_The task_. Scan the records for "lines". Report each line that includes it.

_Source material_.
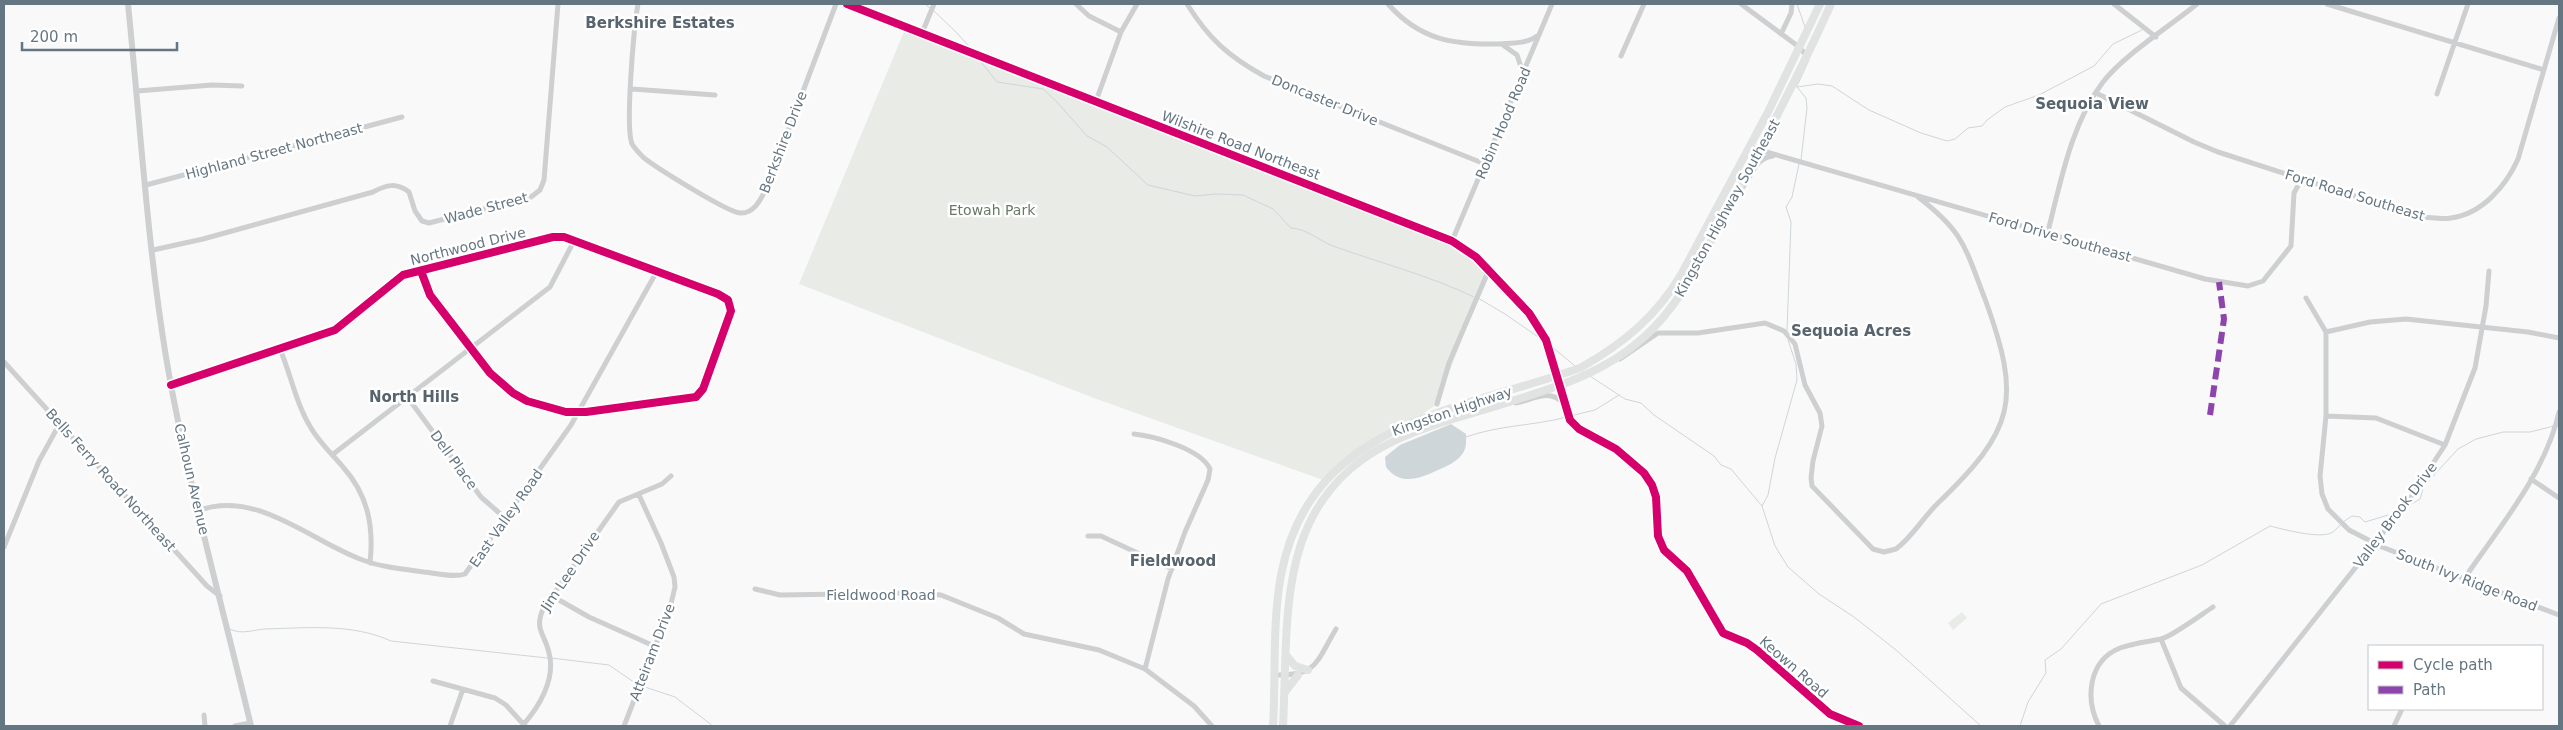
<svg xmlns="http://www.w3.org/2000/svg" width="2563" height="730" font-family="'DejaVu Sans',sans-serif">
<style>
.green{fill:#e8ebe6}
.water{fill:#ced6d9}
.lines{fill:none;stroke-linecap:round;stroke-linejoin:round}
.stream{stroke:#ced6d9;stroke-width:1}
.minor{stroke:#cecfd0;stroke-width:5}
.tertiary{stroke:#cecfd0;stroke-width:6}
.secondary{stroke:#e1e2e2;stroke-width:8}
.quiet{stroke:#8e44ad;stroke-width:6;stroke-dasharray:12 6;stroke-linecap:butt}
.cycleway-casing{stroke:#fff;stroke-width:11}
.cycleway{stroke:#d6006c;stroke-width:8}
.labels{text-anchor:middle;stroke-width:5;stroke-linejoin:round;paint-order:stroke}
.street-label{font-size:14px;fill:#657683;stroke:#fff}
.park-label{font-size:14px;fill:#687a64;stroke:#fff}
.neighbourhood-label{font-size:15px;font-weight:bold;fill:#57646e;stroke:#fff}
</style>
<rect width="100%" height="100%" fill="#f9f9f9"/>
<path class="green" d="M906,27L1461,245L1488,272L1437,404L1326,481L1094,398L799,284Z
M1962,612L1967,618L1953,630L1948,623Z"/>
<path class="water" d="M1451,424L1466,434C1466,441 1467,447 1463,453C1457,462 1447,466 1438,470C1419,479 1400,486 1386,467L1385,457L1400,445Z"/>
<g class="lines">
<path class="stream" d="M925,4L931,9
M1797,4L1805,27
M934,11L957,33L973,51
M978,58L997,82L1043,89L1057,102L1087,136L1107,147L1148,185L1195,196L1216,194L1243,195L1273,209L1291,228C1305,228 1320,241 1333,246C1380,263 1428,275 1474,297
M1797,86L1809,60
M1797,87L1806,98L1807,108L1801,160
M1797,87L1818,84L1832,86L1869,110L1921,133L1947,141L1955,139L1968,128L1982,126L1987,120L2005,107L2039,95L2094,66L2113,44L2142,30
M1478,298L1505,314L1544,341
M1787,331L1791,222L1786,207L1792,197L1799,164
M1551,346L1575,366
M1590,376L1625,399L1641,403L1654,415L1714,456L1721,465L1731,469L1762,506L1775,546L1788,567L1819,594L1854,617L1896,650L1981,726
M1570,416L1595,410L1619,395
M1466,437C1499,425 1533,426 1567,417
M1762,506L1768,495L1775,458L1797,380L1796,364L1788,340
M2405,508L2420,499L2424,486L2458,449L2476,439L2503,432H2530L2554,426
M2343,522L2352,516L2360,517L2365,522L2395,513
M230,629C241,635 253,630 264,629C307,628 351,623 391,641L547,658
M551,658L609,665L638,685
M642,686L675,697L713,726
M2020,726L2028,702L2046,673L2045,660L2061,649L2101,604L2202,565L2270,526C2282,529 2319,539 2331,533C2334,532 2337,528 2340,525"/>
<path class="minor" d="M638,4C634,27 625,126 632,144C635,149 640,154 644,158C657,168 727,212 740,213C754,214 761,199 766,189L836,4
M847,4L1452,241L1476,257L1529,313L1546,340L1570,420L1579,429L1616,449L1644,473L1652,485L1656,497L1658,536L1664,550L1687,571L1723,633L1747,643L1757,650L1830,714L1859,726
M1076,4L1089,16L1121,32
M1187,4C1209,39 1228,56 1264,76L1485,164
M1388,4C1420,40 1453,45 1499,44C1513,43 1527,44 1539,35
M1741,4L1799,47L1807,56
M2114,4L2156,37
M2327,4L2544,70
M922,33L934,4
M1781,34L1791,13L1792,4
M1503,45L1517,55L1523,73
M1621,56L1644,4
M632,89L715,95
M137,91L212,85L242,86
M2096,93L2194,142L2218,152L2420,217C2430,217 2441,220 2451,218C2482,214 2506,186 2518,159L2559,18
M2437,94L2468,4
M1096,101L1121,32L1137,4
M1749,147L2205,279L2248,286L2263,281L2291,246L2294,193L2301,180
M146,185L402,117
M1743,187C1753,174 1755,158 1773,156
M2048,231C2061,181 2071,124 2103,82C2124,55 2170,26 2197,4
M1452,241L1552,4
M153,250L203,239L373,192C386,185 396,182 409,192L415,211L422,221L429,223L531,197L540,190L544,180L558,4
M2306,298L2326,332V416L2320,476L2322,494L2328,509L2349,530L2382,547L2559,615
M2326,332L2370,322L2406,319L2528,332L2559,338
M280,349C291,375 296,404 311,428C319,442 332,454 343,467C368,495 374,526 370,563
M1620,359L1658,333H1698L1765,323L1784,331L1795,344L1805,385L1820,413L1822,426L1813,461L1811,478L1812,486L1873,549L1884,552L1896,549C1912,537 1923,518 1937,504C2015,429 2022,401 1985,299C1965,247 1964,232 1918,197
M4,362L207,586L220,596
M171,385L335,330L403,275L553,237H564L718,294L728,300L731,311L703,389L696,397L586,412H566L527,401L513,393L490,373L430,295L421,271
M408,398L481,497L505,518
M1516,403C1533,400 1549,388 1563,403
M1437,404L1449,363L1488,272
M2326,416L2376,418L2445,445
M1134,434C1154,436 1201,449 1210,469L1208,480L1185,532L1168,579L1145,669
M332,455L550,287L574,241
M2531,479L2559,498
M200,510C256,490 310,540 360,559C380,567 402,569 424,572C436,573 453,578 465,574L571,425L657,271
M1088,536H1101L1172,569
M4,547L39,461L60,423
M2464,579C2500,526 2545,474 2559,412
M755,589L780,595L914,593L941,595L998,618L1024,634L1099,650L1145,669L1194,706L1212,726
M552,596L589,617L654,646
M2161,639L2181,688L2225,726
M1275,675C1318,676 1316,662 1336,629
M433,681L495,698L506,705L525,726
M204,715L205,726
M523,725C539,707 556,679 549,653C545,634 534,630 543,609L619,502L662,484L671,476
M235,726L250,723
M450,726L463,689
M624,726L670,608L675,587L674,577L661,543L639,495
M2099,726C2085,699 2088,661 2120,648C2134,643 2147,642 2161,639C2171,637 2202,614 2213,607
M2230,726L2409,500L2445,445L2475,368L2486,306L2489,271
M2394,726L2402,709"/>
<path class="tertiary" d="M128,4C140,121 147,241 166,357C187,481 222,604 251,726"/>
<path class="secondary" d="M1286,655L1295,666L1308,670
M1285,692L1298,675
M1273,726C1276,677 1272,624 1281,575C1310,422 1459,411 1580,368C1623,344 1657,316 1682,273L1767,114L1820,4
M1283,726C1289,616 1273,499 1394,441C1429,424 1469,415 1506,403C1556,387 1603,374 1643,338C1683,303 1704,253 1729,207C1765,140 1800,73 1831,4"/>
<path class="quiet" d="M2210,415L2224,319L2219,282"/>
<g class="cycleway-casing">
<path id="cycleway" d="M847,4L1452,241L1476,257L1529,313L1546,340L1570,420L1579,429L1616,449L1644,473L1652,485L1656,497L1658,536L1664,550L1687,571L1723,633L1747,643L1757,650L1830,714L1859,726
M171,385L335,330L403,275L553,237H564L718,294L728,300L731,311L703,389L696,397L586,412H566L527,401L513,393L490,373L430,295L421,271"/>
</g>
<use href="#cycleway" class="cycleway"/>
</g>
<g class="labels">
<g class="street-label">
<text transform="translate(1325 100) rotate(22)" y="5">Doncaster Drive</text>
<text transform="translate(1503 123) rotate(-67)" y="5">Robin Hood Road</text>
<text transform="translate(783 142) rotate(-69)" y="5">Berkshire Drive</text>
<text transform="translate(1241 145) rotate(21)" y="5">Wilshire Road Northeast</text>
<text transform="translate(274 151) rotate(-15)" y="5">Highland Street Northeast</text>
<text transform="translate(2355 195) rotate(17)" y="5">Ford Road Southeast</text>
<text transform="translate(486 208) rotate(-15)" y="5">Wade Street</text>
<text transform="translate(1727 208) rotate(-61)" y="5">Kingston Highway Southeast</text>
<text transform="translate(2060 237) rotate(16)" y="5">Ford Drive Southeast</text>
<text transform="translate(468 246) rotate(-14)" y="5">Northwood Drive</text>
<text transform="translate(1452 411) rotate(-19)" y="5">Kingston Highway</text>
<text transform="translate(454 460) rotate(54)" y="5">Dell Place</text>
<text transform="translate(192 479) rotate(77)" y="5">Calhoun Avenue</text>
<text transform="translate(111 480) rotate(48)" y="5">Bells Ferry Road Northeast</text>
<text transform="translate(2395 515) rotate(-53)" y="5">Valley Brook Drive</text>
<text transform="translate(506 518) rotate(-55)" y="5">East Valley Road</text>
<text transform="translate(570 571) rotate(-56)" y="5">Jim Lee Drive</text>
<text transform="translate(2467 580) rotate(21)" y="5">South Ivy Ridge Road</text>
<text x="881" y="600">Fieldwood Road</text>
<text transform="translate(652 652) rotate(-69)" y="5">Atteiram Drive</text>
<text transform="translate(1794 667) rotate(41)" y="5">Keown Road</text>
</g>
<g class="park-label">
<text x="992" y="215">Etowah Park</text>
</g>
<g class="neighbourhood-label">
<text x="660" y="28">Berkshire Estates</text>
<text x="2092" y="109">Sequoia View</text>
<text x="1851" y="336">Sequoia Acres</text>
<text x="414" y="402">North Hills</text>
<text x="1173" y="566">Fieldwood</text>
</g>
</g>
<rect width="2563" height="730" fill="none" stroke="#657683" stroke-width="10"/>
<rect x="2368" y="645" width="175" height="65" fill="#ffffff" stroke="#c1c8cd"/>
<rect x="2378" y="661" width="25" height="8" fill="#d6006c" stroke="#c1c8cd"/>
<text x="2413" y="670" font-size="15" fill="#657683">Cycle path</text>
<rect x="2378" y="686" width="25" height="8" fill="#8e44ad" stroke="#c1c8cd"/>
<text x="2413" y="695" font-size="15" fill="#657683">Path</text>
<path d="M22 42v8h155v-8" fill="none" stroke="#657683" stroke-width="2.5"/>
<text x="30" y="42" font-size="15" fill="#657683" stroke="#ffffff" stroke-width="4" paint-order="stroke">200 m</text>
</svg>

_Answer section_.
.lines{fill:none;stroke-linecap:round;stroke-linejoin:round}
<g class="lines">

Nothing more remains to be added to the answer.